- Church: Roman Catholic Church
- Archdiocese: Tarentaise
- See: Tarentaise
- Appointed: September 1141
- Term ended: 14 September 1174
- Predecessor: Bozon
- Successor: Isdrael

Orders
- Consecration: 1141
- Rank: Archbishop

Personal details
- Born: Pierre 1102 Saint-Maurice-l'Exil, Kingdom of France
- Died: 14 September 1174 (aged 72) Bellevaux Abbey, Cirey, Franche-Comté, Kingdom of France

Sainthood
- Feast day: 14 September; 8 May (Tarentaise);
- Venerated in: Roman Catholic Church
- Canonized: 10 May 1191 Old Saint Peter's Basilica, Rome, Papal States by Pope Celestine III
- Attributes: Episcopal attire; Cistercian habit;
- Patronage: Tarentaise

= Peter II of Tarentaise =

French Roman Catholic saint

Peter (1102 – 14 September 1174), usually known as Peter of Tarentaise (Pierre de Tarentaise), was a Cistercian monk who served as the archbishop of Tarentaise (as Peter II) from 1141 until his death.

In 1132, he founded Tamié Abbey as a daughter house of Bonnevaux Abbey. Peter tried to refuse an elevation to the episcopate though his superiors and Bernard of Clairvaux insisted that he accept the position. As archbishop, he had special care for the poor, the ill, and those who traveled the Alpine passes.

Peter died in 1174 as he attempted to mediate between feuding monarchs after a serious but brief illness. Miracles were reported at his tomb after his death and this led Pope Celestine III to canonize Peter as a saint in mid-1191.

==Life==
Peter was born in 1102 on a farm near Saint-Maurice-l'Exil, not far from the Cistercian Bonnevaux Abbey. His father often offered hospitality to the monks when they had to leave the monastery on business.

In 1122, he joined the Cistercians at Bonnevaux and was soon followed by his father and his brothers Lambert and Andrew. His mother and sister joined the Cistercian nuns at Saint Paul d'Izeaux.

The Archbishop of Tarentaise, (also named Peter, and the first Cistercian raised to the episcopate), and Amadeus III, Count of Savoy wished to establish a shelter for pilgrims and travelers along the old Roman road from Vienne to Milan. In 1132, Peter, his abbot, and twelve other monks founded Tamié Abbey in a defile of the Bauges mountains, as a daughter house of Bonnevaux. Once Abbot John was satisfied that the monks had adequate shelter, he returned to Bonnevaux, leaving Peter as abbot of the new monastery.
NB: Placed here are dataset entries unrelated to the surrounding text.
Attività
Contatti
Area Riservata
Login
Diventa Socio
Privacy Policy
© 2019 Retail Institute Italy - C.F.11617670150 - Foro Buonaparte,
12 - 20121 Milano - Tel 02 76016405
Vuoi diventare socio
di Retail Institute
Peter enjoyed humbly serving and conversing with the strangers who sought the hospitality of the monks.

In 1142, at the insistence of his superiors including Bernard of Clairvaux, Peter reluctantly accepted the position as the Archbishop of Tarentaise. In his episcopal role, he applied the Cistercian principles he had learned as an abbot to restore the diocese and met with a good deal of success since the diocese's management had declined and discipline lax. He removed corrupt priests (and elevated good priests to important pastoral positions) and promoted education for all the faithful. On two occasions of severe inclement weather he gave away his cloak to someone in need. He visited all parts of his mountainous diocese on a regular basis.

His specific concerns included the welfare of travelers to and from Switzerland and from the Italian cities. He rebuilt a hospice in poor repair at Little St. Bernard Pass. He also founded a charity which distributed food to farms in the surrounding hills. This would become known as pain de Mai and became a tradition continued in the region until the French Revolution. Yet he longed for the simple and pious life of a monk. In 1155 he disappeared and was later found as a lay brother in a remote convent in Switzerland. After about a year, when the monks discovered who he was, they alerted the archdiocese. Peter was reluctant to emerge from his newfound solitude but was welcomed back into his archdiocese with much enthusiasm on the part of the people. He also frequently visited the Grand Chartreuse, during the tenure of Hugh of Lincoln.

On one occasion Pope Eugene III in 1153 asked him to mediate a feud between the lords at La Chambre and the Bishop of Maurienne. Pope Adrian IV also asked him to resolve a dispute between some monks. It was he who upheld Pope Alexander III against Emperor Frederick Barbarossa and the Antipope Victor IV, and maintained in obedience to Alexander III the seven hundred abbeys of the Cistercian Order. He travelled to Lorraine and Alsace to ask the faithful to remain steadfast in their loyalty to Alexander III. Because of these efforts he was later appointed to assist in negotiations between King Louis VII and King Henry II. He died while doing so at Bellevaux on 14 September 1174 after a brief illness. He was succeeded by Aymon de Briançon.

==Veneration==
For his charity and healing powers, Peter was viewed as a saint even in his lifetime. His canonization was formalized under Pope Celestine III in 1191.